Bütün bu reformlarla beraber yerlileşme noktasındaki çalışmalarımıza da hız kesmeden devam edeceğiz. Çünkü geleceğin Türkiye’si için sadece ekonomi ve hukuk reformları yetmez. İstiklal ve istikbalimiz için yerli ve millî bir dönüşümü yakalamak zorundayız.

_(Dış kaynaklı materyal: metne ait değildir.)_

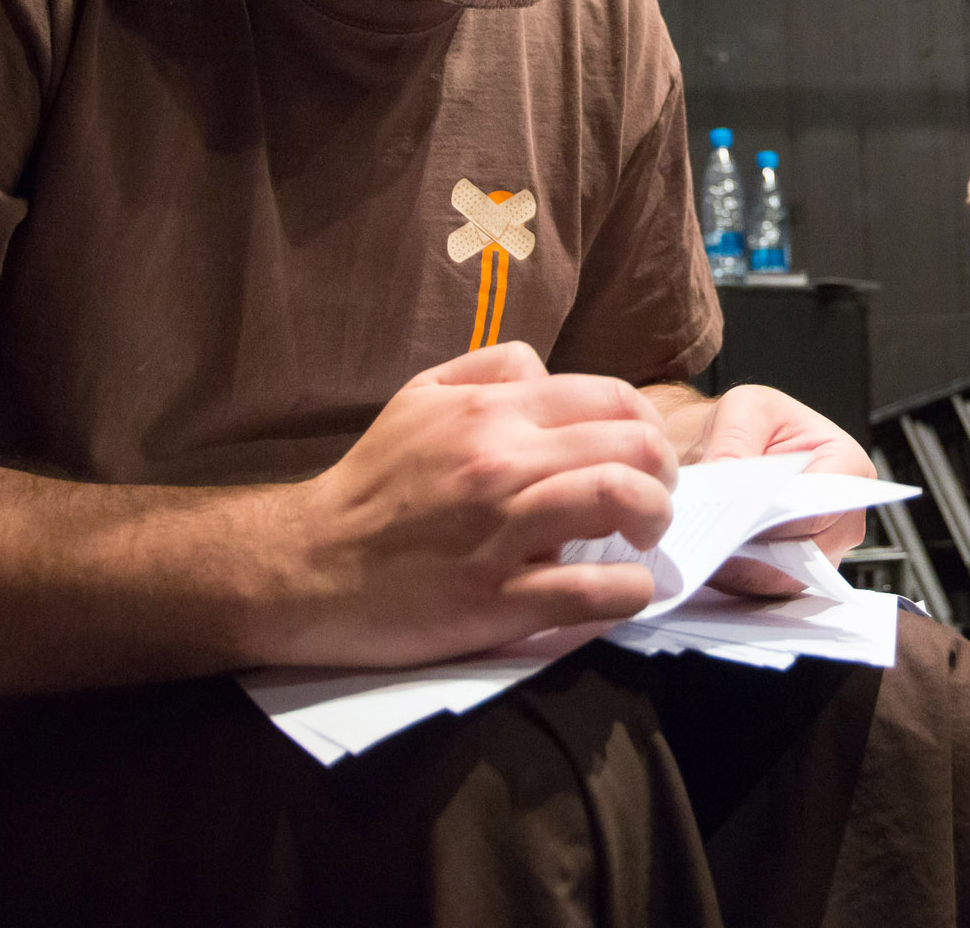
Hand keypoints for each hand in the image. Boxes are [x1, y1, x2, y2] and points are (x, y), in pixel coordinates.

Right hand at [276, 341, 678, 667]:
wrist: (306, 568)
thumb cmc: (372, 485)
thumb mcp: (418, 397)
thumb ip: (490, 368)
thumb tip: (549, 370)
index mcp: (488, 412)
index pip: (609, 397)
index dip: (645, 424)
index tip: (643, 454)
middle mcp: (500, 463)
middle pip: (631, 444)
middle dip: (663, 471)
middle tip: (654, 497)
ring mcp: (501, 533)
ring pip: (621, 500)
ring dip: (656, 519)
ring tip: (646, 536)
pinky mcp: (496, 601)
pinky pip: (591, 591)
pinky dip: (630, 591)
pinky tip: (628, 590)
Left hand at [689, 383, 876, 595]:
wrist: (739, 446)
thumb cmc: (754, 426)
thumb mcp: (745, 409)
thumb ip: (736, 438)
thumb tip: (727, 474)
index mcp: (846, 464)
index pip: (820, 508)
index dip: (778, 519)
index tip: (739, 518)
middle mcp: (844, 513)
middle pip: (807, 550)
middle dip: (758, 548)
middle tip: (715, 539)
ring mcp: (824, 547)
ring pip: (787, 575)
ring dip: (746, 568)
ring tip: (709, 549)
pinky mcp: (797, 568)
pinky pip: (771, 587)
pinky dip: (740, 577)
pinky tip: (714, 558)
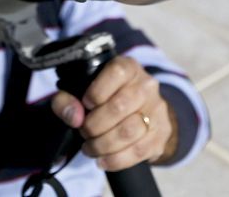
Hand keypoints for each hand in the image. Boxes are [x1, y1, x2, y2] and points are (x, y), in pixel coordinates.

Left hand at [51, 56, 176, 171]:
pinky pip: (139, 151)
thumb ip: (66, 100)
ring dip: (103, 145)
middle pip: (120, 107)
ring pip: (129, 131)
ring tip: (90, 148)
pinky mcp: (161, 133)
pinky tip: (103, 160)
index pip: (116, 73)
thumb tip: (74, 117)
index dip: (97, 91)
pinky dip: (116, 160)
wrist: (136, 111)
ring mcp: (157, 109)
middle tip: (84, 132)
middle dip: (95, 125)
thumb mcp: (79, 91)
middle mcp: (146, 85)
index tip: (85, 104)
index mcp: (128, 67)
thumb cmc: (102, 98)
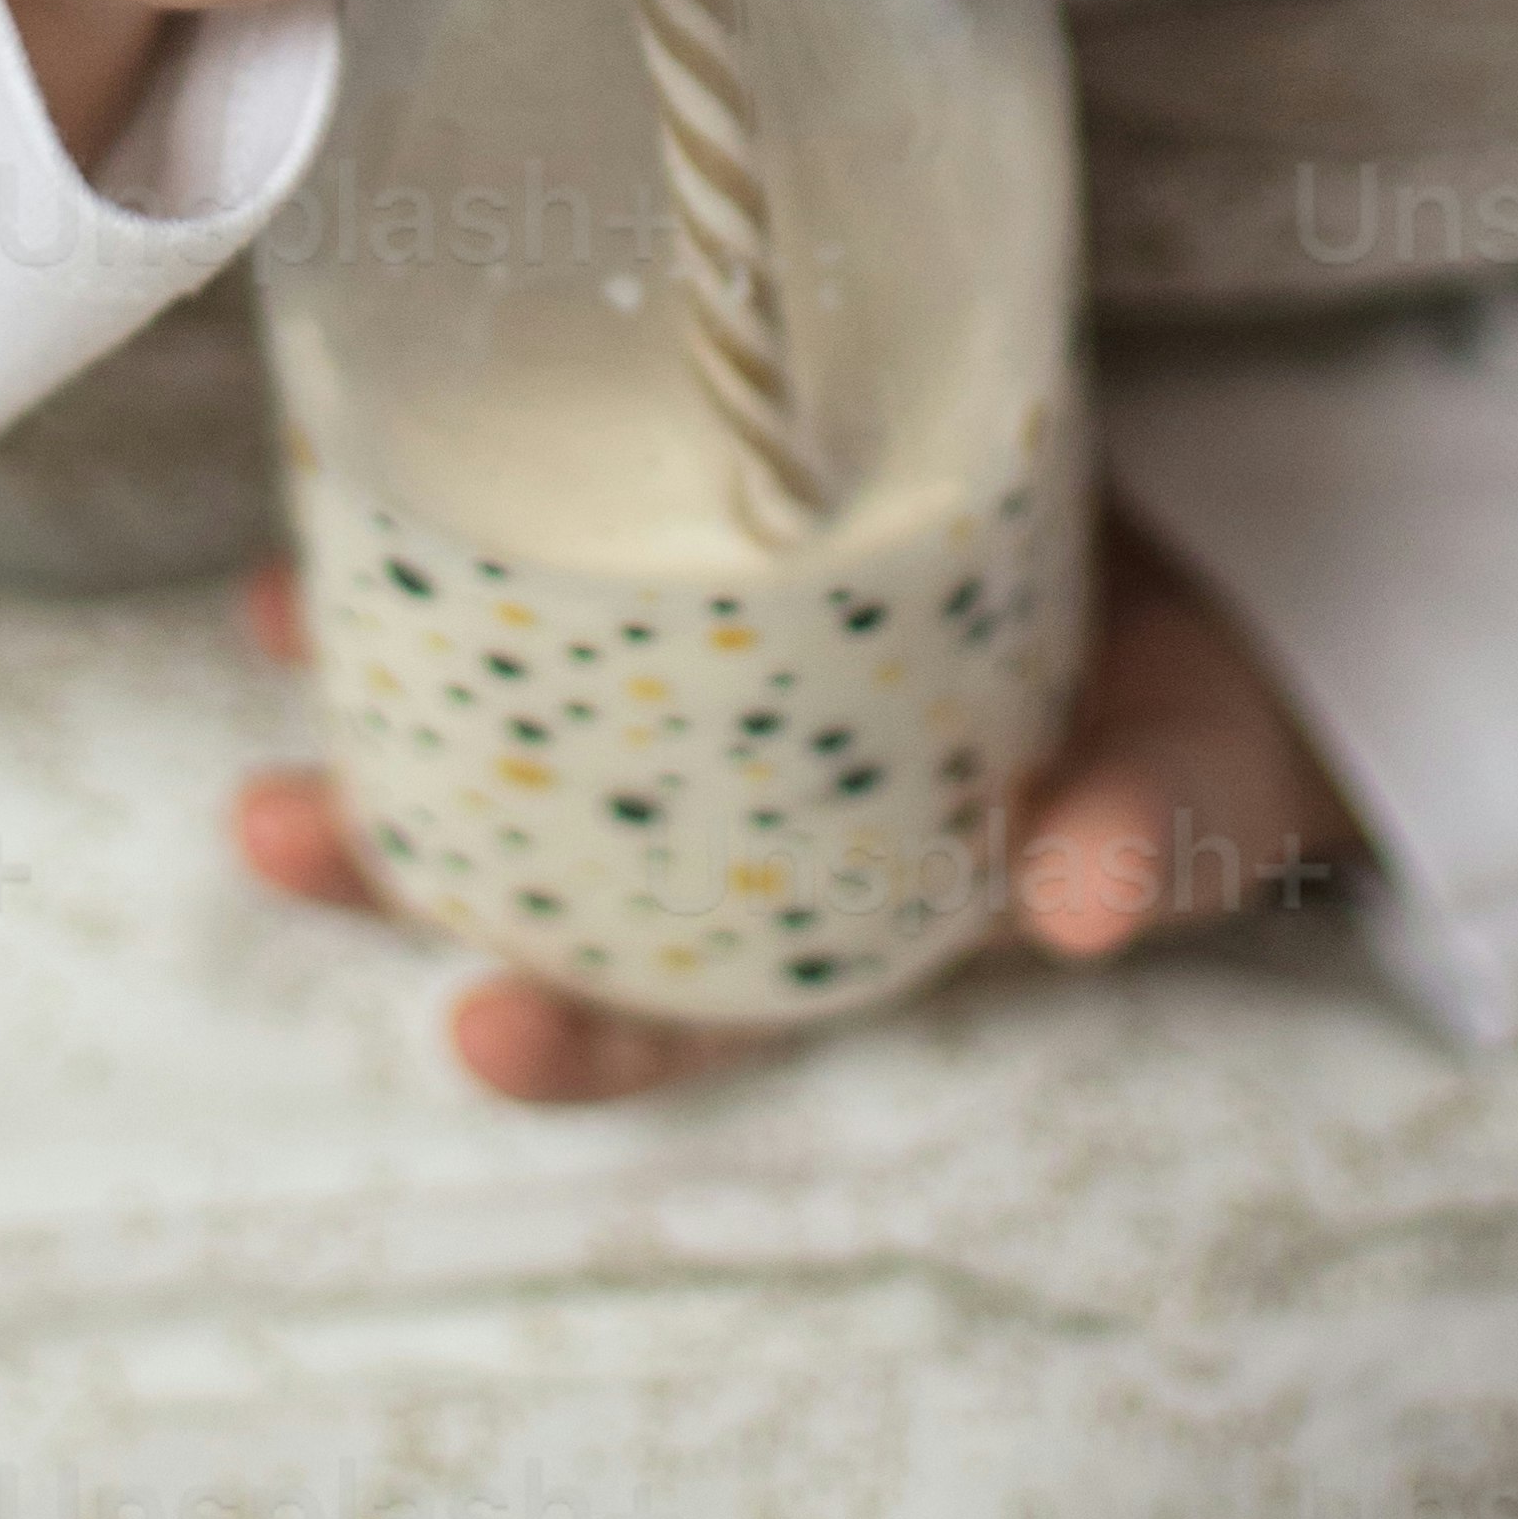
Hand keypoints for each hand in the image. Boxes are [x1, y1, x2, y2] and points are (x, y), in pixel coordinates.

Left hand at [229, 524, 1364, 1102]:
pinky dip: (477, 541)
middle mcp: (756, 823)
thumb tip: (1080, 899)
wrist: (1244, 562)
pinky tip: (380, 477)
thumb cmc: (1212, 711)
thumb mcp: (1201, 778)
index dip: (581, 1041)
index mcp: (844, 914)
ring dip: (396, 698)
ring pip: (530, 723)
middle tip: (277, 829)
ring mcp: (729, 688)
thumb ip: (1146, 832)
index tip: (473, 1029)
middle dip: (403, 868)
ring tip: (273, 628)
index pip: (692, 1013)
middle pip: (554, 877)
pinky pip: (578, 566)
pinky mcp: (729, 545)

Kendimize zorlayıcı ama uygulanabilir hedefler koyuyoruz. Emin adımlarla ama ivmelenerek ilerliyoruz. Kemikleşmiş yapıların olduğunu, tekelleşmenin had safhaya çıktığı ve küresel şirketlerin daha da güçlendiği piyasalarda, En ufak bir boşluğu değerlendirmek için kendimizi hazır ediyoruz. Zor olduğunu biliyoruz. Ancak başarmaktan başka çaremiz yok. Milli Teknoloji Hamlesi yolunda asla bahane kabul etmiyor, zorluk ne olursa olsun güçlü ve dirençli duruyoruz. Çünkü biz biliyoruz ki “her güçlükle beraber bir kolaylık vardır” Kıymetli Kocaelililer; Ben bu duygu ve düşüncelerle sözlerime son verirken, Şehrimize değer katacak, yerli üretimi teşvik edecek Kartepe Teleferik Hattı projesinin gerçekleşmesine öncülük eden sayın Belediye Başkanımızı ve emeği geçen tüm çalışanları tebrik ediyor, Hepinizi saygı ve sevgiyle selamlıyorum. Allaha emanet olun.”